Record High Temperatures Putting Mediterranean Ecosystems at Risk
An uneasy time for a biologically diverse region
If you’ve been following global news recently, you’re probably aware of the heat wave that recently struck much of Europe. What you might not have been as aware of, though, is the full scope of what that heat affected. Did it lead to damaging temperatures experienced on land? It sure did — but it also has had an alarming impact on marine ecosystems like those in the Mediterranean Sea.
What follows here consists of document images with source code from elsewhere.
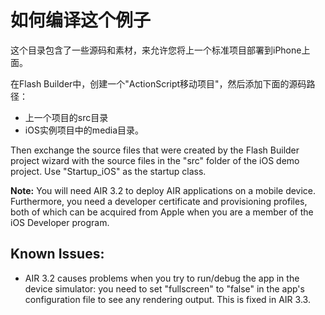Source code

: 如何编译这个例子
========================

这个目录包含了一些源码和素材，来允许您将上一个标准项目部署到iPhone上面。

在Flash Builder中，创建一个"ActionScript移动项目"，然后添加下面的源码路径：

* 上一个项目的src目录
* iOS实例项目中的media目录。

Then exchange the source files that were created by the Flash Builder project wizard with the source files in the "src" folder of the iOS demo project. Use "Startup_iOS" as the startup class.

**Note:** You will need AIR 3.2 to deploy AIR applications on a mobile device. Furthermore, you need a developer certificate and provisioning profiles, both of which can be acquired from Apple when you are a member of the iOS Developer program. 

Known Issues:
-------------

* AIR 3.2 causes problems when you try to run/debug the app in the device simulator: you need to set "fullscreen" to "false" in the app's configuration file to see any rendering output. This is fixed in AIR 3.3.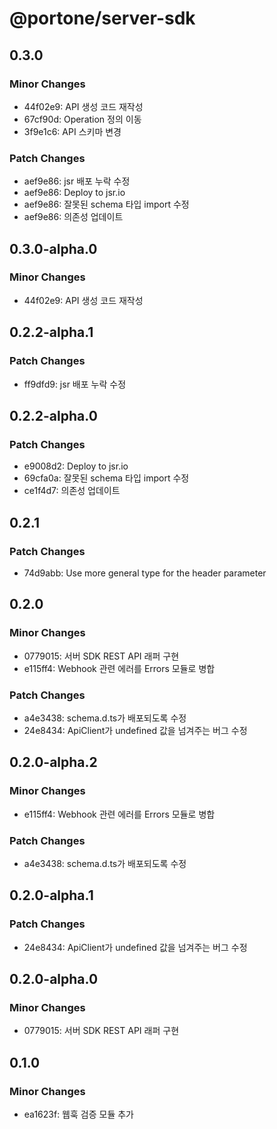 # @portone/server-sdk

## 0.3.0

### Minor Changes

- 44f02e9: API 생성 코드 재작성
- 67cf90d: Operation 정의 이동
- 3f9e1c6: API 스키마 변경

### Patch Changes

- aef9e86: jsr 배포 누락 수정
- aef9e86: Deploy to jsr.io
- aef9e86: 잘못된 schema 타입 import 수정
- aef9e86: 의존성 업데이트

## 0.3.0-alpha.0

### Minor Changes

- 44f02e9: API 생성 코드 재작성

## 0.2.2-alpha.1

### Patch Changes

- ff9dfd9: jsr 배포 누락 수정

## 0.2.2-alpha.0

### Patch Changes

- e9008d2: Deploy to jsr.io
- 69cfa0a: 잘못된 schema 타입 import 수정
- ce1f4d7: 의존성 업데이트

## 0.2.1

### Patch Changes

- 74d9abb: Use more general type for the header parameter

## 0.2.0

### Minor Changes

- 0779015: 서버 SDK REST API 래퍼 구현
- e115ff4: Webhook 관련 에러를 Errors 모듈로 병합

### Patch Changes

- a4e3438: schema.d.ts가 배포되도록 수정
- 24e8434: ApiClient가 undefined 값을 넘겨주는 버그 수정

## 0.2.0-alpha.2

### Minor Changes

- e115ff4: Webhook 관련 에러를 Errors 모듈로 병합

### Patch Changes

- a4e3438: schema.d.ts가 배포되도록 수정

## 0.2.0-alpha.1

### Patch Changes

- 24e8434: ApiClient가 undefined 값을 넘겨주는 버그 수정

## 0.2.0-alpha.0

### Minor Changes

- 0779015: 서버 SDK REST API 래퍼 구현

## 0.1.0

### Minor Changes

- ea1623f: 웹훅 검증 모듈 추가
“[I]f conditions become too harsh, the Mediterranean risks dying out.” That’s among the comments made by marine ecologist Emilie Villa quoted in a new article from The Guardian. The gist of that article? That rising temperatures in Europe have also caused water temperatures to heat up beyond what many species that live there can tolerate.
The article also quotes journalist Frédéric Denhez, who addressed the changes in temperature in a piece for BFMTV. “The Mediterranean is starting to resemble the Red Sea,” Denhez wrote, “and its species are not adapted to that.”
According to The Guardian‘s reporting, the increasing temperatures are having adverse effects on both fish and coral populations in the Mediterranean. Even before the heatwave, the UNEP had pointed to several reasons why the region’s aquatic ecosystems were at risk — including the presence of invasive species and the damaging effects of fishing.
It’s a region that is known for its biodiversity, which is one of the reasons that these recent reports are so concerning. If this summer’s weather is a preview of what we can expect in the years to come, it’s an unsettling trend for ecosystems throughout the region.